[[ PROVIDED PASSAGE open ]]

Wall Street and the Mismanagement of Software
CowboyRobot writes "Last week, a bug in high-frequency trading software from Knight Capital Group resulted in erroneous trades costing almost a half-billion dollars. So, what went wrong and how can they, or any other software developer, prevent something similar from happening again? In hindsight, it's clear that the developers did not verify the code under enough conditions. But the real issue is how these high-frequency trades work in the first place. Robert Dewar at Dr. Dobb's suggests the financial industry needs to take a page from the avionics rulebook, which has very strict guidelines about what code can be implemented due to the high cost of failure in that field. 'High-frequency automated trading is not avionics flight control, but the aviation industry has demonstrated that safe, reliable real-time software is possible, practical, and necessary. It requires appropriate development technology and processes as well as a culture that thinks in terms of safety (or reliability) first. That is the real lesson to be learned from last week's incident. It doesn't come for free, but it certainly costs less than $440M.'"
Back in the late 90s when I was system admin for a trading company, they recruited me from a place that did 911 computer aided dispatch software. My shop, at least, recognized that some of the same reliability issues were at stake, so some people get it.
First 100 trades in a day: free
Next 1000, taxed at 0.02%
Next 1000, taxed at 0.1%
And so on.
This would do wonders for the problem.
It's already such a waste that so much talent is getting thrown at problems that seek to make money while producing absolutely nothing. HFT is cleverly sanding in the middle of a river in an eddy and dipping your hand in to tap power without getting pushed downstream. What does Wall Street actually produce? What is their product? Why should we care that they periodically lose their minds and shirts? If anything HFT should be taxed into oblivion so that excellent minds aren't recruited to deliver nothing of social value.
"There are some people that if they don't know, you can't tell them." ~ Louis Armstrong
Maybe it should serve as a warning to executives to not release buggy software. I know a lot of shops that push things out the door before they're fully baked.
In terms of the stock market, I don't see a problem. The long-term market wasn't affected, no value was created or destroyed, and those who played the game improperly lost out big time. Short term trades on the exchange are gambling. Anyone who tells you otherwise just wants your money. Don't forget, there's always a buyer *and* a seller. Just because Knight lost $450m doesn't mean other people didn't gain $450m.

[[ PROVIDED PASSAGE closed ]]
[[ PROVIDED DATA open ]]

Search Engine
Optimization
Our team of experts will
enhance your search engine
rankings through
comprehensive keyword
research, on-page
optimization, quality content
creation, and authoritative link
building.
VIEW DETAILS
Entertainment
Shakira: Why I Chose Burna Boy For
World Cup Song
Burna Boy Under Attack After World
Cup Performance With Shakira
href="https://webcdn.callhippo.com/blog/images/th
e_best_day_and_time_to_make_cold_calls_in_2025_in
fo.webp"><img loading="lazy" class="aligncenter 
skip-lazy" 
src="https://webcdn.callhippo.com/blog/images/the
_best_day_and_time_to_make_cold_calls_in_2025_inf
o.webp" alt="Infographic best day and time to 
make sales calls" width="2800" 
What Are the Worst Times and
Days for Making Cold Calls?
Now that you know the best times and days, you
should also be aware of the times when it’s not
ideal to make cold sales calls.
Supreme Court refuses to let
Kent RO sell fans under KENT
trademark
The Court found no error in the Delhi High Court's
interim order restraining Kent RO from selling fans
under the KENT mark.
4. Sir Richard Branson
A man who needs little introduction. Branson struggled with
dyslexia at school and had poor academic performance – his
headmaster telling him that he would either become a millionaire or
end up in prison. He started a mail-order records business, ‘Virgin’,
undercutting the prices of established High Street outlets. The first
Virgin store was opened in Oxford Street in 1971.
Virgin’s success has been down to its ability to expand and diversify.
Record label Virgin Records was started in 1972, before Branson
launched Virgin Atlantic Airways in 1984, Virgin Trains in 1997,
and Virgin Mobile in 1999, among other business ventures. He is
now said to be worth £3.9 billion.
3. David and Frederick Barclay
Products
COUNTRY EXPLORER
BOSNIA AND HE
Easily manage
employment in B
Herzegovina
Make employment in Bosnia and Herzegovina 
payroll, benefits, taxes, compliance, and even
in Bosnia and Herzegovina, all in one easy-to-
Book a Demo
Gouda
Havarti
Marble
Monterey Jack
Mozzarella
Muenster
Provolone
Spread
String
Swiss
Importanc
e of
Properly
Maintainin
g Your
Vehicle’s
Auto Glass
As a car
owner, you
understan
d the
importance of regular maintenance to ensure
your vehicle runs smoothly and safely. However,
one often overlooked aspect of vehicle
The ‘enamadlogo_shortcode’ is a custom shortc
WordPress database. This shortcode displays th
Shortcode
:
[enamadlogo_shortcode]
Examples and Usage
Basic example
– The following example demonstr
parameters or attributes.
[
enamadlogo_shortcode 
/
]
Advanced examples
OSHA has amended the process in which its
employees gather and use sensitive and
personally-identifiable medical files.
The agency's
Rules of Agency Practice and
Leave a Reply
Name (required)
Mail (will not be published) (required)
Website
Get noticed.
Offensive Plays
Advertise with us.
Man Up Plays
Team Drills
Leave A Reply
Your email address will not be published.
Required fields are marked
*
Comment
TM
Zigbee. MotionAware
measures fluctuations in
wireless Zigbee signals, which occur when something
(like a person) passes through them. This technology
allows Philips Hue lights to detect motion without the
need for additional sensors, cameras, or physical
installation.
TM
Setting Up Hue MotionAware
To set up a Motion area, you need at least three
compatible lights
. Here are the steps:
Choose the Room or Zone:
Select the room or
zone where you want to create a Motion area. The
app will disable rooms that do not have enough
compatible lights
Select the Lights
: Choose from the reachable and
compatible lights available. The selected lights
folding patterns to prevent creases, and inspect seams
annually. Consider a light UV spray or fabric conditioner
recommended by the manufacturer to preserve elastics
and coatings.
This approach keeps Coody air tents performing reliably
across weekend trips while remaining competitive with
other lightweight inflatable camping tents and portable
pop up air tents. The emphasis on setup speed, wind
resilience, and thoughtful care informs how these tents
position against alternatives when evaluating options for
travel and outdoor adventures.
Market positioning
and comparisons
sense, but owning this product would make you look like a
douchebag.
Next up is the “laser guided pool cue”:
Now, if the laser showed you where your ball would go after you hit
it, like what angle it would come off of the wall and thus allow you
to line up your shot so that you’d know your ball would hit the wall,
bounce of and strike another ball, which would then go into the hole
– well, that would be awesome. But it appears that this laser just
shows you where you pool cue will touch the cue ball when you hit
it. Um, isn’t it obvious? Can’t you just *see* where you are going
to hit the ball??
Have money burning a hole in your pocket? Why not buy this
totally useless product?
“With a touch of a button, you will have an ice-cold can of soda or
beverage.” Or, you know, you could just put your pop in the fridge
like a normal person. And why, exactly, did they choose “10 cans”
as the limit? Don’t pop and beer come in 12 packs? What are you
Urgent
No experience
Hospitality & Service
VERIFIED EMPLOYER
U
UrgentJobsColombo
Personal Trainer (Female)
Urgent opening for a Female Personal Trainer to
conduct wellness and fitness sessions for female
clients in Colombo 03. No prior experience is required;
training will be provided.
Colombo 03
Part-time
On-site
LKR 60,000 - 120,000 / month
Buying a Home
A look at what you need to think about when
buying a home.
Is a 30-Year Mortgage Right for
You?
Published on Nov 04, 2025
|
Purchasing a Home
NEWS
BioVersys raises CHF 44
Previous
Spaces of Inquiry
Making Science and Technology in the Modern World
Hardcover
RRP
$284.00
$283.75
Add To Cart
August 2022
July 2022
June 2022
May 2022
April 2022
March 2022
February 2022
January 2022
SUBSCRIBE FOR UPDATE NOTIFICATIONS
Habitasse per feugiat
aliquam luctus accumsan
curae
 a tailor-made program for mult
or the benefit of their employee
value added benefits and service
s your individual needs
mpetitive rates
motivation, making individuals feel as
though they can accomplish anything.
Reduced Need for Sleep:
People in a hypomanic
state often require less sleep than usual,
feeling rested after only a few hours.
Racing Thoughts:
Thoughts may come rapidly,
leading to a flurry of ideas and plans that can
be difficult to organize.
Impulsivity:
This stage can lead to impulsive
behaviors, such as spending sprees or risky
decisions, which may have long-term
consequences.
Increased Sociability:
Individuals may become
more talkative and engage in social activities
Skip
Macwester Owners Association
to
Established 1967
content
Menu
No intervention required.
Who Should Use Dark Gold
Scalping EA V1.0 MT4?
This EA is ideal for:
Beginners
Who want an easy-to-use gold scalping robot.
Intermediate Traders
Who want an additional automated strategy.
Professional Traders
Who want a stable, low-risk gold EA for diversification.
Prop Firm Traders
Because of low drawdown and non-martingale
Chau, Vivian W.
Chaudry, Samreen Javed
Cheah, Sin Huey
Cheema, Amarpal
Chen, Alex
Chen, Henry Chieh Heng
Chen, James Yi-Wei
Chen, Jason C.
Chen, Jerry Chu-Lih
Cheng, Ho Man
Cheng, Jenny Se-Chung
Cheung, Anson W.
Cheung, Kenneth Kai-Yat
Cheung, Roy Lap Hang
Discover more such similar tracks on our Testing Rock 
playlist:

[[ PROVIDED DATA closed ]]

● **WHAT THIS EXERCISE ASKS**
1. Using the Knight Capital discussion, list each tier of the proposed daily trading tax with its rate.
2. Write the next part of the Knight Capital discussion, picking up after its final comment.
The listing is separate material from the Knight Capital discussion.

● **RESULTS FOR EACH TASK**
1.
- First 100 trades in a day: free
- Next 1000 trades: taxed at 0.02%
- Next 1000 trades: taxed at 0.1%

2.
Is it me or are we continuously using "profits" as a excuse for bad *anything* and pushing that idea to an extreme?
In theory, what Wall St is supposed to produce is investment directed at useful activity - for instance, if making solar panels is useful, and making fake cold fusion devices is not, Wall St is supposed to ensure that the solar panel company gets investment capital to make more solar panels while the cold fusion company does not.
In practice, this doesn't happen as well as it should because many investors are stupid and believe the hype (e.g. Facebook IPO), and even more try to profit off of other people believing the hype by successfully selling securities for more than they're worth.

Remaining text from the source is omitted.